--- Given records ---

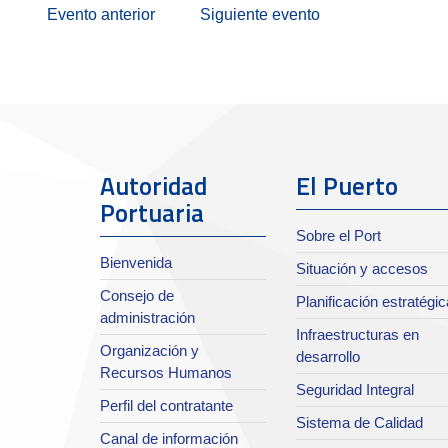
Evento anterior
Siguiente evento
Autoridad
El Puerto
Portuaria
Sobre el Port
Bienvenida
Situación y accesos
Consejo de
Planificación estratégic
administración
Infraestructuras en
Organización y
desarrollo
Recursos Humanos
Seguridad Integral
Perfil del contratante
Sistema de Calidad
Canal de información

---

Each line from the one that includes "Organización y" down to the close of the records above is to be given again exactly, and no other line is to appear.

Organización y
desarrollo
Recursos Humanos
Seguridad Integral
Perfil del contratante
Sistema de Calidad
Canal de información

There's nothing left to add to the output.